“Blessed are those who mourn, for they shall be comforted.” Matthew 5:4
Right after Thanksgiving I lost a family member, not a blood relation, but that just sounds like stupid semantics so I insist on calling him my cousin. I knew this boy since he was born, I spent holidays with him, I laughed with him, I teased him (and he teased me), and over the past two months I have grieved for him.
The news stopped me dead in my tracks and I burst into tears, I could not imagine how his mother and father and sister reacted. At the beginning I felt that my grief wasn’t important as it paled in comparison to his mother and father’s. This was the second child they had been forced to bury and that is sorrow and pain that I cannot fathom.
I was in the middle of studying for finals and I really did not and do not care that my exams were affected by this because in the grand scheme of life, I’d rather remember him than review for finals. His life was so much greater and vibrant.
How could I express my feelings of sorrow and compassion to his family? I had never lost a family member before except for a great-grandmother, and I had never been so close to death. There were so many things I wanted to tell them but I didn’t want to say the wrong thing. I knew that saying nothing would be horrible so I went with: I love you so much, I am so sorry, and I am here for as long as you need me.
Was that enough? Probably not, but what else was there?
Dealing with sorrow and loss isn’t easy and there is no correct way to do that. What is important is that you are there for the grieving parties. Telling them that you are there and actually being there for anything they need, large or small, is what you need to do. I imagine that the sorrow of the loss of a loved one is something that never ends and being a true friend is what makes that sorrow easier to bear.

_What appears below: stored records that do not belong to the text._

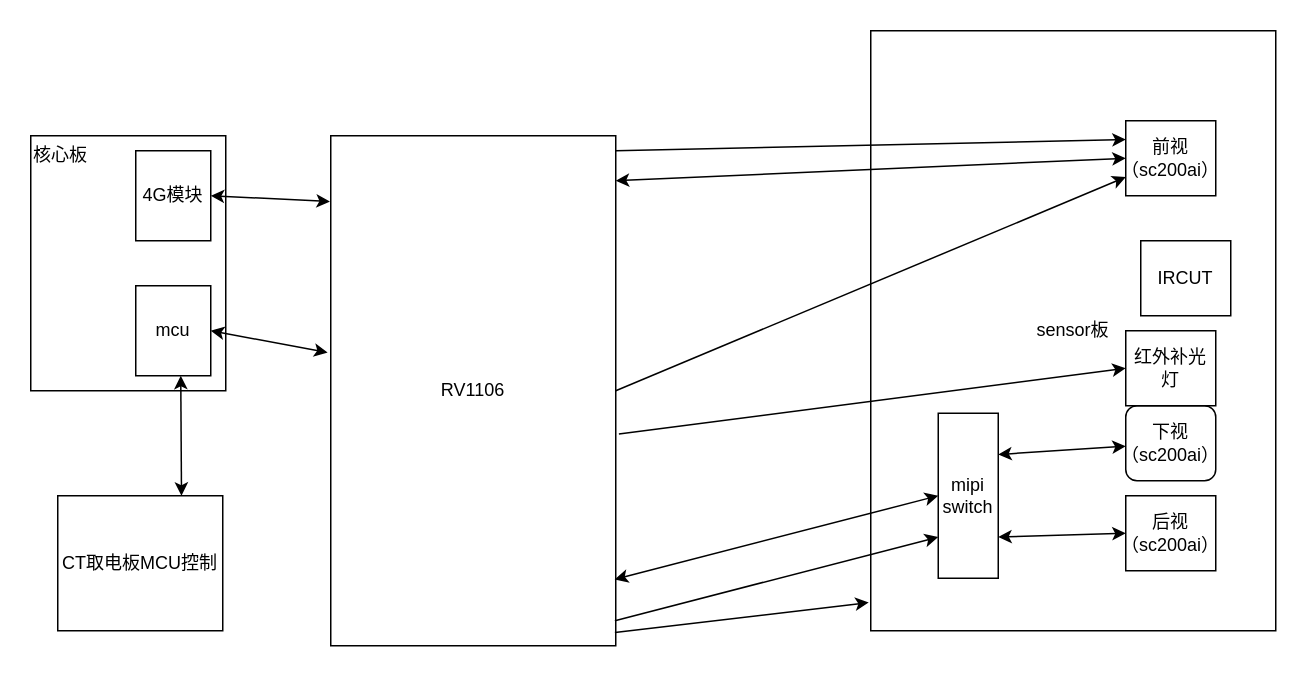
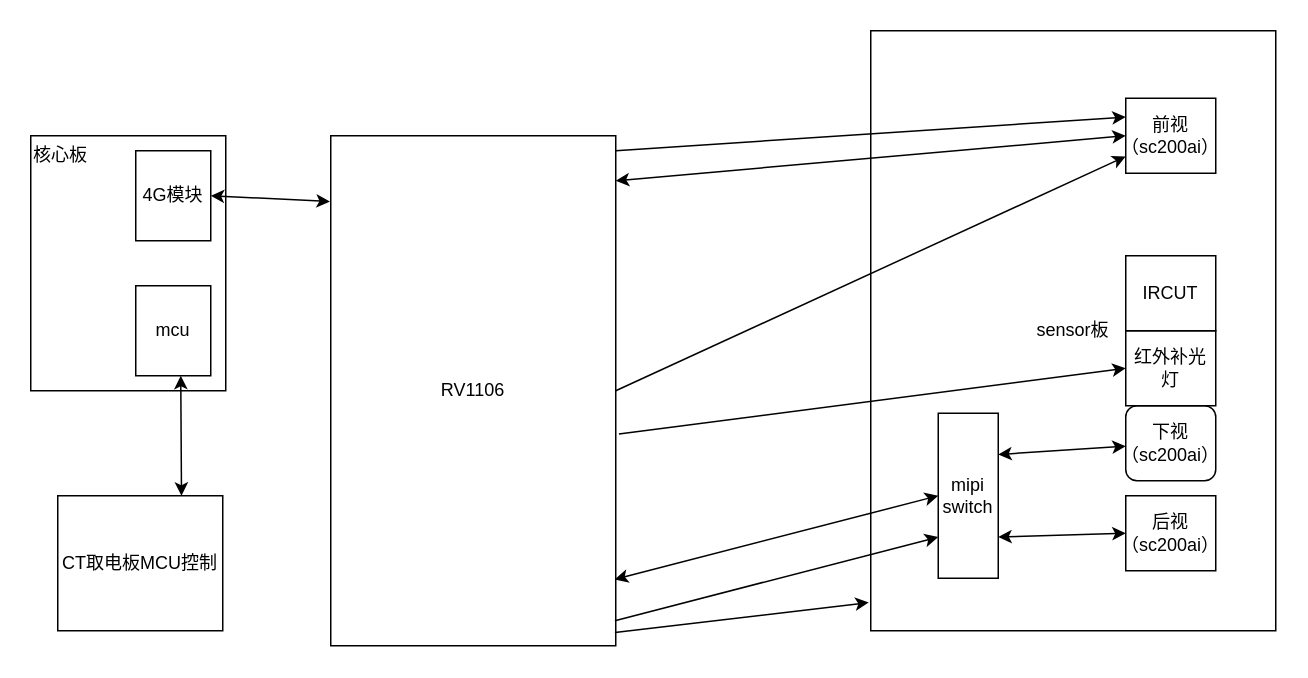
  <mxCell id="0" />
  <mxCell id="1" parent="0" />
  <mxCell id="2" value="sensor板" style="rounded=0;whiteSpace=wrap;html=1;" vertex="1" parent="1"><mxGeometry x="580" y="20" width="270" height="400" as="geometry" /></mxCell>
  <mxCell id="3" value="RV1106" style="rounded=0;whiteSpace=wrap;html=1;" vertex="1" parent="1"><mxGeometry x="220" y="90" width="190" height="340" as="geometry" /></mxCell>
  <mxCell id="4" value="核心板&lt;div&gt;&lt;br&gt;&lt;/div&gt;&lt;div&gt;&lt;br&gt;&lt;/div&gt;&lt;div&gt;&lt;br&gt;&lt;/div&gt;&lt;div&gt;&lt;br&gt;&lt;/div&gt;&lt;div&gt;&lt;br&gt;&lt;/div&gt;&lt;div&gt;&lt;br&gt;&lt;/div&gt;&lt;div&gt;&lt;br&gt;&lt;/div&gt;&lt;div&gt;&lt;br&gt;&lt;/div&gt;&lt;div&gt;&lt;br&gt;&lt;/div&gt;&lt;div&gt;&lt;br&gt;&lt;/div&gt;" style="rounded=0;whiteSpace=wrap;html=1;align=left;" vertex="1" parent="1"><mxGeometry x="20" y="90" width="130" height="170" as="geometry" /></mxCell>
  <mxCell id="5" value="mcu" style="rounded=0;whiteSpace=wrap;html=1;" vertex="1" parent="1"><mxGeometry x="90" y="190" width="50" height="60" as="geometry" /></mxCell>
  <mxCell id="6" value="4G模块" style="rounded=0;whiteSpace=wrap;html=1;" vertex="1" parent="1"><mxGeometry x="90" y="100" width="50" height="60" as="geometry" /></mxCell>
  <mxCell id="7" value="CT取电板MCU控制" style="rounded=0;whiteSpace=wrap;html=1;" vertex="1" parent="1"><mxGeometry x="38" y="330" width="110" height="90" as="geometry" /></mxCell>
  <mxCell id="8" value="" style="endArrow=classic;startArrow=classic;html=1;rounded=0;exitX=0.75;exitY=0;exitDx=0;exitDy=0;" edge="1" parent="1" source="7"><mxGeometry width="50" height="50" relative="1" as="geometry"><mxPoint x="70" y="300" as="sourcePoint" /><mxPoint x="120" y="250" as="targetPoint" /></mxGeometry></mxCell>
- <mxCell id="9" value="前视（sc200ai）" style="rounded=0;whiteSpace=wrap;html=1;" vertex="1" parent="1"><mxGeometry x="750" y="80" width="60" height="50" as="geometry" /></mxCell>
+ <mxCell id="9" value="前视（sc200ai）" style="rounded=0;whiteSpace=wrap;html=1;" vertex="1" parent="1"><mxGeometry x="750" y="65" width="60" height="50" as="geometry" /></mxCell>
  <mxCell id="10" value="下视（sc200ai）" style="whiteSpace=wrap;html=1;rounded=1;" vertex="1" parent="1"><mxGeometry x="750" y="270" width="60" height="50" as="geometry" /></mxCell>
  <mxCell id="11" value="后视（sc200ai）" style="rounded=0;whiteSpace=wrap;html=1;" vertex="1" parent="1"><mxGeometry x="750" y="330" width="60" height="50" as="geometry" /></mxCell>
  <mxCell id="12" value="mipi switch" style="rounded=0;whiteSpace=wrap;html=1;" vertex="1" parent="1"><mxGeometry x="625" y="275" width="40" height="110" as="geometry" /></mxCell>
  <mxCell id="13" value="" style="endArrow=classic;startArrow=classic;html=1;rounded=0;entryX=0;entryY=0.5;entryDx=0;entryDy=0;" edge="1" parent="1" target="9"><mxGeometry width="50" height="50" relative="1" as="geometry"><mxPoint x="410" y="120" as="sourcePoint" /><mxPoint x="460" y="70" as="targetPoint" /></mxGeometry></mxCell>
  <mxCell id="14" value="" style="endArrow=classic;startArrow=classic;html=1;rounded=0;exitX=1;exitY=0.25;exitDx=0;exitDy=0;" edge="1" parent="1" source="12" target="10"><mxGeometry width="50" height="50" relative="1" as="geometry"><mxPoint x="650" y="340" as="sourcePoint" /><mxPoint x="700" y="290" as="targetPoint" /></mxGeometry></mxCell>
  <mxCell id="15" value="" style="endArrow=classic;startArrow=classic;html=1;rounded=0;exitX=1;exitY=0.75;exitDx=0;exitDy=0;entryX=0;entryY=0.5;entryDx=0;entryDy=0;" edge="1" parent="1" source="12" target="11"><mxGeometry width="50" height="50" relative="1" as="geometry"><mxPoint x="690" y="308" as="sourcePoint" /><mxPoint x="710" y="300" as="targetPoint" /></mxGeometry></mxCell>
  <mxCell id="16" value="红外补光灯" style="rounded=0;whiteSpace=wrap;html=1;" vertex="1" parent="1"><mxGeometry x="750" y="220" width="60" height="50" as="geometry" /></mxCell>
- <mxCell id="17" value="IRCUT" style="rounded=0;whiteSpace=wrap;html=1;" vertex="1" parent="1"><mxGeometry x="760" y="160" width="60" height="50" as="geometry" /></mxCell>
+ <mxCell id="17" value="IRCUT" style="rounded=0;whiteSpace=wrap;html=1;" vertex="1" parent="1"><mxGeometry x="750" y="170" width="60" height="50" as="geometry" /></mxCell>
  <mxCell id="18" value="" style="endArrow=classic;html=1;rounded=0;exitX=1.011;exitY=0.585;exitDx=0;exitDy=0;entryX=0;entryY=0.5;entryDx=0;entryDy=0;exitPerimeter=0;" edge="1" parent="1" source="3" target="16"><mxGeometry width="50" height="50" relative="1" as="geometry"><mxPoint x="580" y="290" as="sourcePoint" /><mxPoint x="630" y="240" as="targetPoint" /></mxGeometry></mxCell>
  <mxCell id="19" value="" style="endArrow=classic;html=1;rounded=0;exitX=1;exitY=0.5;exitDx=0;exitDy=0;" edge="1" parent="1" source="3" target="9"><mxGeometry width="50" height="50" relative="1" as="geometry"><mxPoint x="510" y="280" as="sourcePoint" /><mxPoint x="560" y="230" as="targetPoint" /></mxGeometry></mxCell>
  <mxCell id="20" value="" style="endArrow=classic;startArrow=classic;html=1;rounded=0;exitX=0.996;exitY=0.87;exitDx=0;exitDy=0;exitPerimeter=0;entryX=0;entryY=0.5;entryDx=0;entryDy=0;" edge="1" parent="1" source="3" target="12"><mxGeometry width="50" height="50" relative="1" as="geometry"><mxPoint x="520" y="330" as="sourcePoint" /><mxPoint x="570" y="280" as="targetPoint" /></mxGeometry></mxCell>
  <mxCell id="21" value="" style="endArrow=classic;html=1;rounded=0;entryX=0;entryY=0.75;entryDx=0;entryDy=0;exitX=0.997;exitY=0.951;exitDx=0;exitDy=0;exitPerimeter=0;" edge="1" parent="1" source="3" target="12"><mxGeometry width="50" height="50" relative="1" as="geometry"><mxPoint x="170" y="370" as="sourcePoint" /><mxPoint x="220" y="320" as="targetPoint" /></mxGeometry></mxCell>
  <mxCell id="22" value="" style="endArrow=classic;html=1;rounded=0;entryX=0;entryY=0.25;entryDx=0;entryDy=0;" edge="1" parent="1" target="9"><mxGeometry width="50" height="50" relative="1" as="geometry"><mxPoint x="410" y="100" as="sourcePoint" /><mxPoint x="460" y="50" as="targetPoint" /></mxGeometry></mxCell>
  <mxCell id="23" value="" style="endArrow=classic;html=1;rounded=0;entryX=-0.005;entryY=0.953;entryDx=0;entryDy=0;entryPerimeter=0;exitX=0.997;exitY=0.974;exitDx=0;exitDy=0;exitPerimeter=0;" edge="1" parent="1" source="3" target="2"><mxGeometry width="50" height="50" relative="1" as="geometry"><mxPoint x="350" y="350" as="sourcePoint" /><mxPoint x="400" y="300" as="targetPoint" /></mxGeometry></mxCell>
  <mxCell id="24" value="" style="endArrow=classic;startArrow=classic;html=1;rounded=0;entryX=-0.003;entryY=0.129;entryDx=0;entryDy=0;entryPerimeter=0;" edge="1" parent="1" target="3"><mxGeometry width="50" height="50" relative="1" as="geometry"><mxPoint x="140" y="130" as="sourcePoint" /><mxPoint x="190" y="80" as="targetPoint" /></mxGeometry></mxCell>
- <mxCell id="25" value="" style="endArrow=classic;startArrow=classic;html=1;rounded=0;exitX=1;exitY=0.5;exitDx=0;exitDy=0;entryX=-0.011;entryY=0.425;entryDx=0;entryDy=0;entryPerimeter=0;" edge="1" parent="1" source="5" target="3"><mxGeometry width="50" height="50" relative="1" as="geometry"><mxPoint x="220" y="330" as="sourcePoint" /><mxPoint x="270" y="280" as="targetPoint" /></mxGeometry></mxCell>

I scrambled to find out what I should be doing because I felt like I had to do something because I couldn’t just stand there and well do nothing. So I made some plans, and others made plans, and others who I didn’t know made plans. If I had to sum it all up on how to help a family through loss it would be this:
Step 1: Check in while they check out. Bring food, babysit, help sort out affairs, just figure out what things you’d need to survive and realize that they probably are not thinking about those things and bring them.
Step 2: Write it down. You can say all you want but they probably aren’t listening all too well and after they can breathe again they’ll want to remember your kind thoughts. If you drop by a card or a letter that is them hearing your words when they actually can process them.
Step 3: It’s a marathon not a sprint. They will be flooded with things right away but in a month things will have tapered and there is more time to think and dwell and that is when they will need those letters, those coffee dates, those walks through the park. After six months they’ll still need it.
I will always wonder what my cousin could have done with his life, I still wonder what his brother could have been and he has been gone for 24 years. I wonder what jokes Chandler would have told over the holidays, if he would have won the dice games we play, and who he would have married.